En général, le système pénitentiaire s’avère plus disqualifiant que resocialisant. Le coût sociétal des séquelles de l’emprisonnement est pourtant sans commune mesure avec celui qu’exigerait la transformation des prisons en espaces de dignité et de droit. Il est peu resocialisant pour un agresseur sexuel de se faire violer et maltraiter par ses codétenus. Plus généralement, il est frappant de voir ces condamnés affublés de la tunique de «bouc émissaire paradoxal», tant par les autres prisonniers que par le reste des citoyens. «Paradoxal» parce que, bien que leur culpabilité ne fasse aucun doute, leur mise au pilori est sans rapport avec leur dangerosité réelle. Si la violence de certains peut s’avérer atroce pour une victime en particulier, elle s’avère en effet moins délétère pour le corps social que la froideur calculatrice du commerce des armes, de la criminalité économique, ou de la prise en otage des enfants par la publicité. Tout se passe comme si les réactions au crime sexuel procédaient d’un impact plus symbolique que rationnel, et comme si l’agresseur sexuel tendait à notre violence un miroir insupportable que nous n’arrivons à conjurer qu’en le brisant. Dès 1915, Freud remarquait que les horreurs de la guerre étaient sans rapport avec les nécessités du combat. Tout se passe comme si les exigences morales s’écroulaient comme château de cartes au moindre prétexte patriotique… Qu’on pense à la systématisation du viol en ex-Yougoslavie et au déferlement sadique au pénitencier américain d’Abou Graib. En réalité, la «nature humaine» procède non de l’instinct mais de la pulsion — cette dernière découlant des stimulations et contraintes de la prime enfance. Racine du désir, la pulsion constitue aussi l’obstacle le plus commun à la vie en société. Elle veut tout et tout de suite. Seul le fragile édifice culturel arrive à la contenir. S’il se lézarde, c’est la porte ouverte aux angoisses les plus archaïques.
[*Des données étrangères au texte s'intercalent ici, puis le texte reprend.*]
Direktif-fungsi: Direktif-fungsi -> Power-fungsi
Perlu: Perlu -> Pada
Les déclarations sur l’incompressibilité des peines, la castration chimique, les technologies de contrôle, le registre national des agresseurs sexuels, ne devraient s’inscrire que dans une réflexion balisée par l’éthique, le politique, et le scientifique tout à la fois. Or, c’est la dérive populiste qui prévaut — surfant sans vergogne sur l’émotion collective. Il importe dès lors de rappeler que si l’abus sexuel peut s’avérer meurtrier, là n’est pas la norme : ordinairement il hante plutôt le silence des familles (90% des cas). Les statistiques montrent que les condamnés en la matière récidivent beaucoup moins que les autres, notamment en matière de viol. En France, en 1995, les crimes et délits en matière sexuelle ne représentent que 12,5% des motifs d’incarcération. En 2002, si le taux général de récidive – toutes délinquances confondues – s’élève à 59%, il chute à 15% chez les délinquants sexuels.
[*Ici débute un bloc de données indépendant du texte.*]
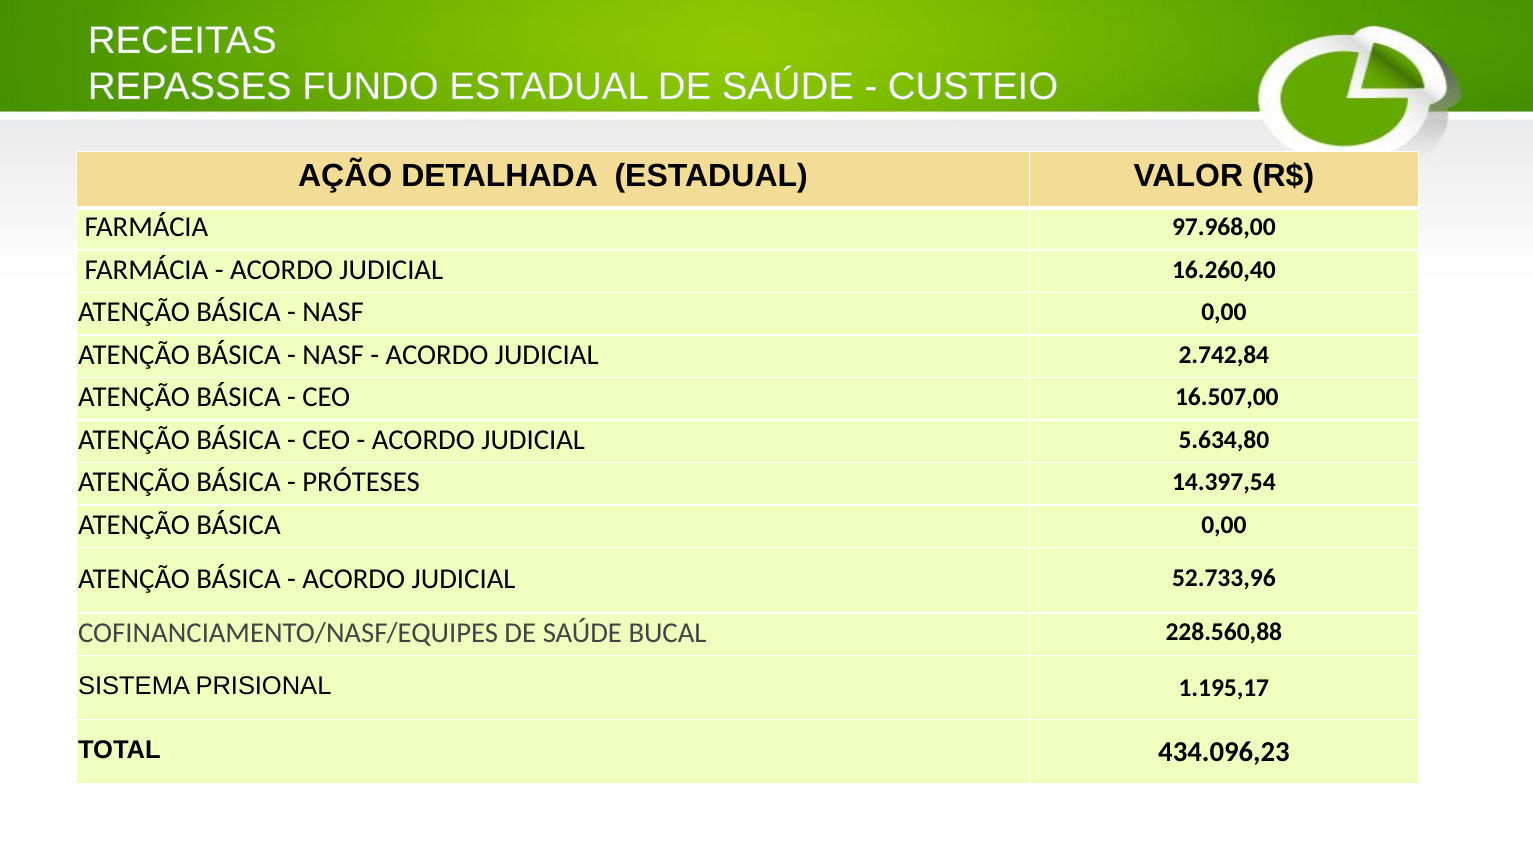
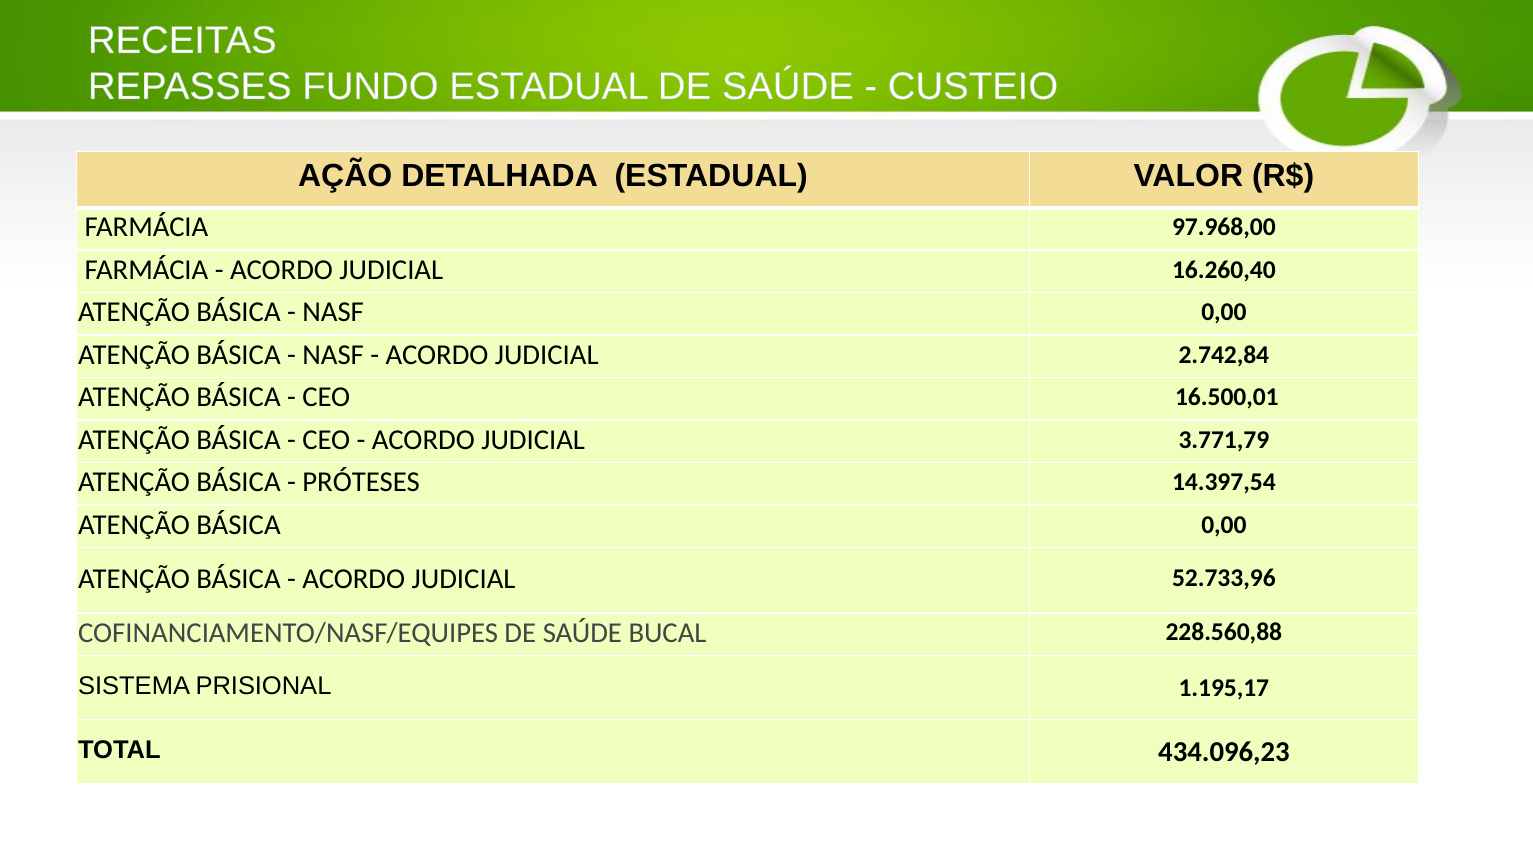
16.507,00: 16.507,00 -> 16.500,01
5.634,80: 5.634,80 -> 3.771,79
Il nous faut réfléchir à une façon à la fois humaine, rigoureuse et réaliste de contenir quelques grands criminels, mais l’exception qu’ils représentent ne devrait pas faire conclure à l’incurabilité de tous. Ce serait éthiquement arbitraire et scientifiquement infondé. Pour le reste, n’hésitons pas à prophétiser que lorsque les ingrédients technologiques et politiques de la «société sans risque» auront été mis en place, nous serons peu à en profiter car il s’agira d’une société sans vie.
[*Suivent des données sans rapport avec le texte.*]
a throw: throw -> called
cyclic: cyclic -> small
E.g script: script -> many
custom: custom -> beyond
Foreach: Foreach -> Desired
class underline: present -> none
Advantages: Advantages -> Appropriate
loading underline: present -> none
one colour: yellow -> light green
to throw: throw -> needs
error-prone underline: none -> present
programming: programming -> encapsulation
* Vincent Magos, psychanalyste, responsable de la Coordination de l’aide aux victimes de maltraitance (Ministère de la Communauté française) ; Mark Mertens, pédopsychiatre, responsable de l’équipe de traitement des auteurs d’infractions sexuelles du SSM-UCL ; Francis Martens, psychanalyste, vice-président du CAB (Centre d’appui bruxellois pour l’étude et le traitement des agresseurs sexuels) ; Nadine Vander Elst, psychanalyste, responsable de l’équipe de traitement des auteurs d’infractions sexuelles du SSM-ULB.